ロンドの草稿 その五 3



 その日、グレウスは結婚式の招待状を書いていて、夜遅くなってから自室へむかいました。オスカーはさきに帰りましたし、あくびばかりする小姓もさがらせています。


 なにしろ貴族の結婚といえば、招く客も多く、何から何まで大がかり。おまけに、しきたり、しきたりですから、喪中とはいえ、今から仕度してもまにあわせるのは、ひと苦労。


 おかかえの工房に引き出物の肖像皿を千枚ほども焼かせなければなりませんし、衣装の仮縫いだけでも数十枚。結婚式用、神殿への参拝用、そのあと七日も続く宴用、パレード用。ほかにも、たくさん、たくさん。


 頼りになるのは父と家令と、祖父の側近だった騎士たちだけです。が、父はもともと伯爵家の人間ではありませんし、これまで伯爵家のことはなんでも祖父が一人でこなしてきました。ほかの人間ではわからないことが、ままあるのです。

 今さらながら祖父の偉大さを思い知らされるばかりで、父たちともども、祖父や母の結婚式に関する文書とにらめっこの毎日でした。


「これで、だいたい文書に記されているお客さまは網羅もうらできたことと存じます」

「それ以降に絶縁した家なんかはないんだろうな?」

「それは……ええ、しらべておきます」


 グレウスはため息をついて書斎を出ました。


「おやすみなさい。父上」

「おやすみ。グレウス」


 廊下へ出たところで、あいさつをかわしたのですが、父はなんとなく上の空でした。


 グレウスは祖父が亡くなっても、あいかわらず、この父を尊敬する気になれません。ですが、このところの父のようすは気になります。以前からおとなしい人でしたが、前にもまして打ち沈んでいます。それに、なんだかグレウスに対して、よそよそしいのです。


(まさか父上は、おじいさまのあと、ご自分が伯爵になる心づもりだったわけじゃないだろうな)

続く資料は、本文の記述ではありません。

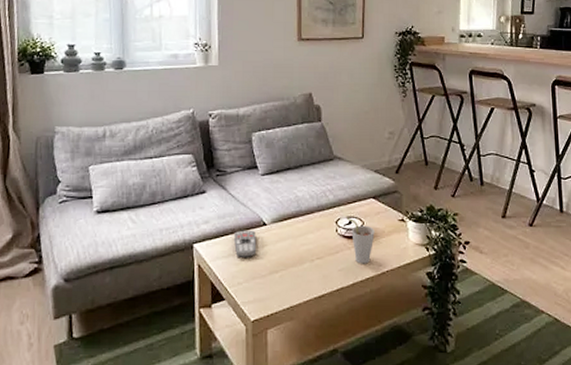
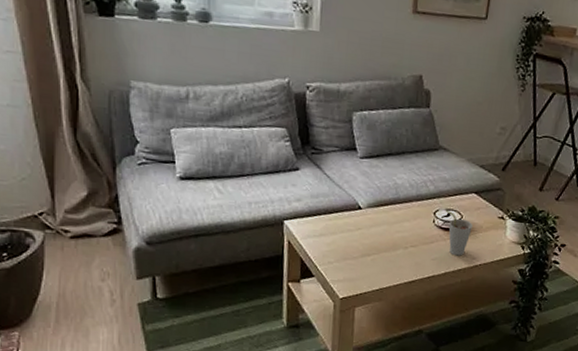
remote control: present [234,230,257,259] -> none [326,211,351,240]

 しかし、グレウスが次期伯爵であることは祖父の生前から決まっていました。たいして欲のない父は、それほど気にしているとは思っていなかったのですが。


(それはまあ、息子のほうが位が上じゃ、やりにくいのはわかるけど)


 父はグレウスの視線をさけるようにして去っていきました。グレウスも反対側へ歩きだします。

 廊下には多くの灯火がかかげられていました。天井の高い広い廊下は薄暗く、城内は不気味に静まりかえっていました。要所を守る衛兵はいますが、場所によっては無人のような錯覚におちいるのです。

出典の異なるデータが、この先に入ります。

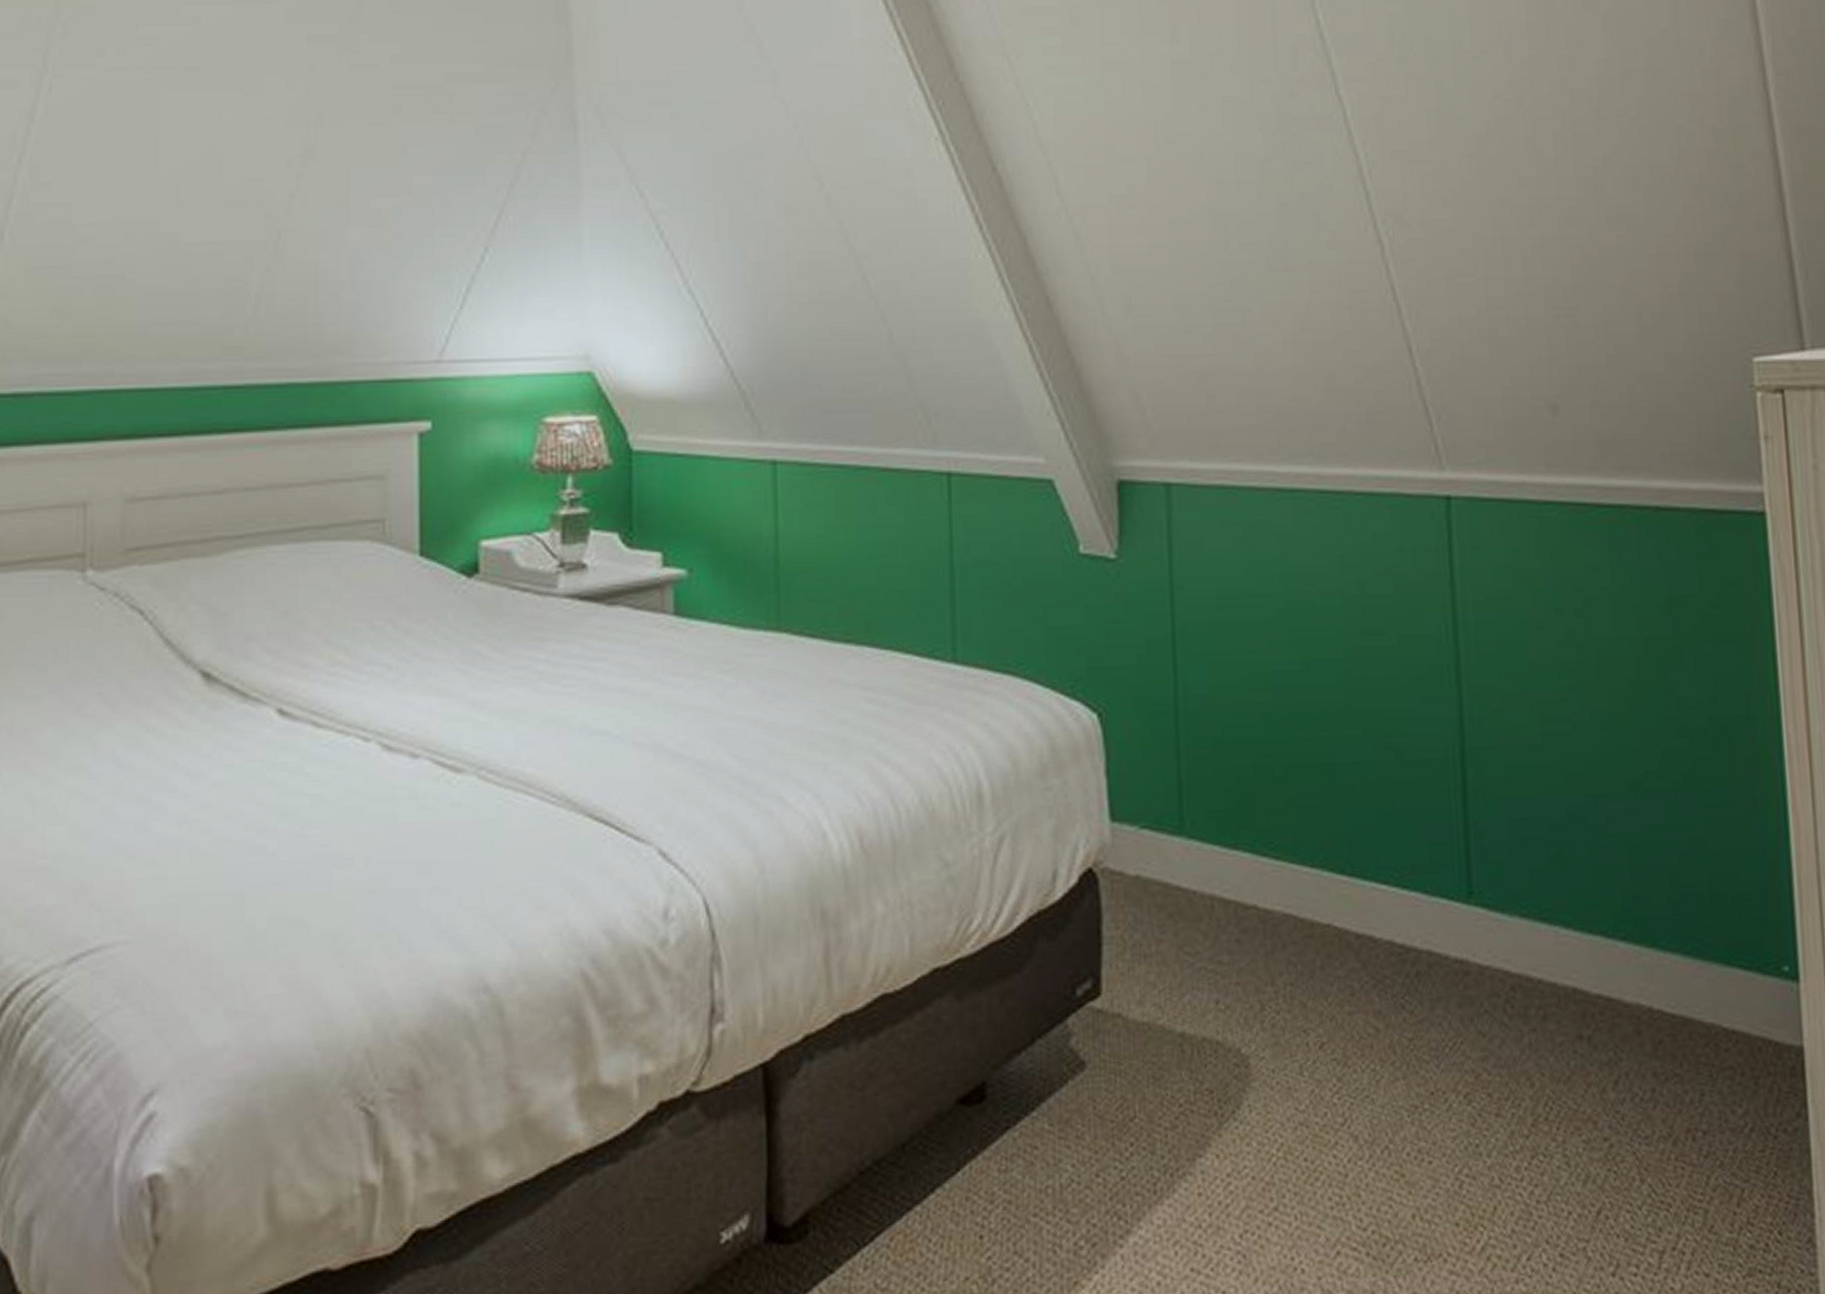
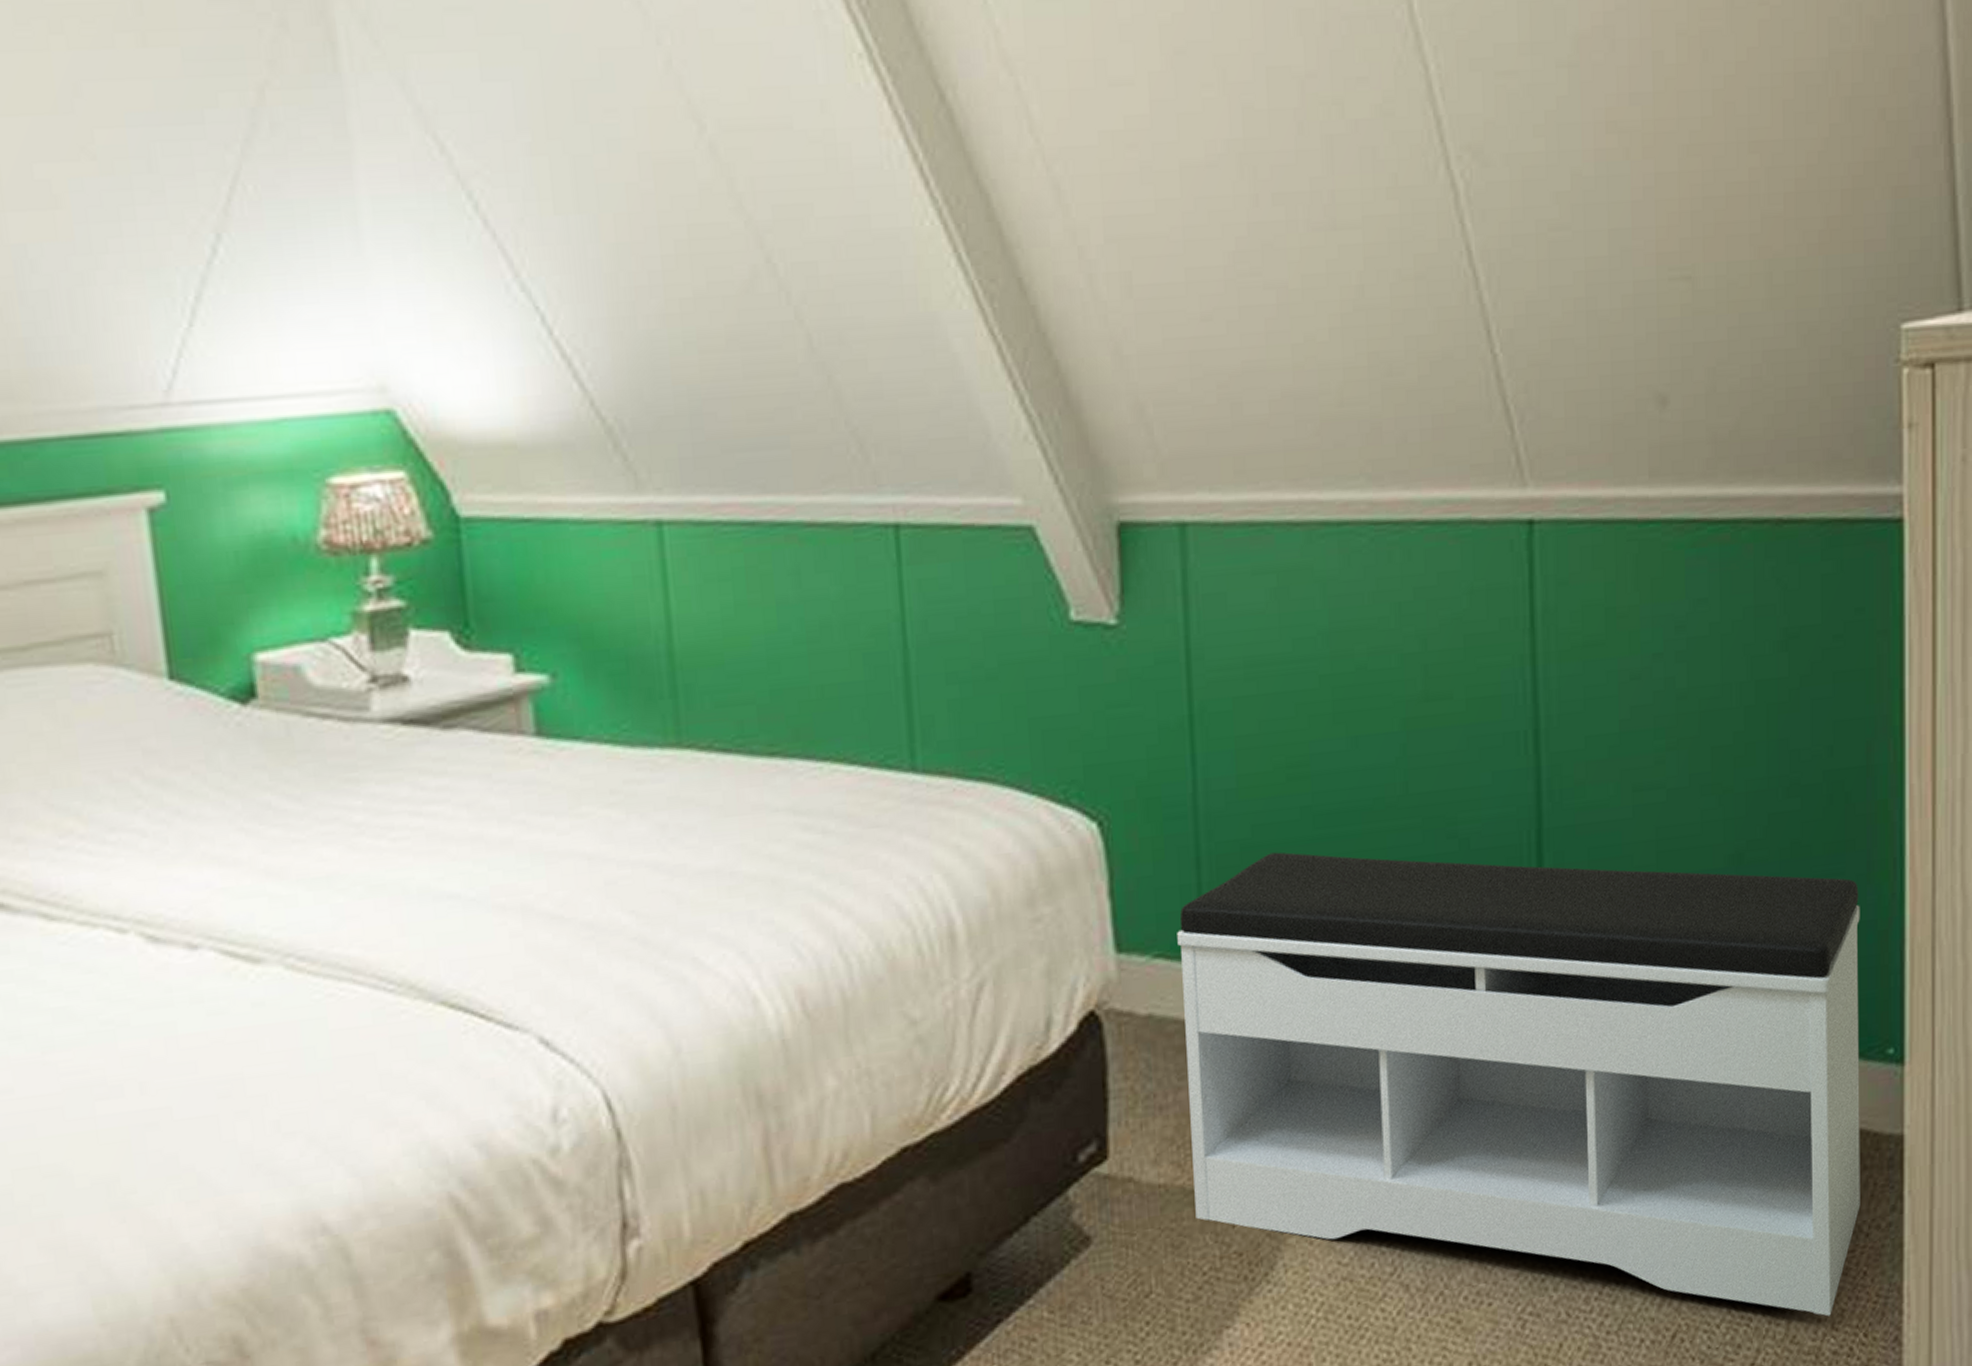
bench: none [1160,749,1767,1211] -> present [1177,852,1860,1317]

 階段をのぼったグレウスは、祖父の使っていた部屋の前に白い影を見ました。


(おじいさま?)


 ぞッとして立ちすくみました。が、すぐにそれが女であることに気がつきました。白い夜着を着ているので、暗闇に浮かびあがるように見えたのです。


 グレウスは不安になりました。白いドレスをひるがえして、鳥になった叔母のことを思いだして。

 こんな時間に女が一人でうろついて、叔母の二の舞になりはしないか。


 オバケより、もっと現実的な恐怖が足元から、はいあがってきました。祖父のことでは家族みんながショックを受けています。それがドラマーレ家の病気の引き金にならないとはかぎりません。


(誰だろう。母上? 姉上? 妹のどちらかだろうか)


 近づいていくと、それは母でした。

 このころの母はずっと部屋にひきこもり、毎朝、あいさつに行くグレウスにも、ぼんやりとしか答えません。グレウスは胸を痛めていました。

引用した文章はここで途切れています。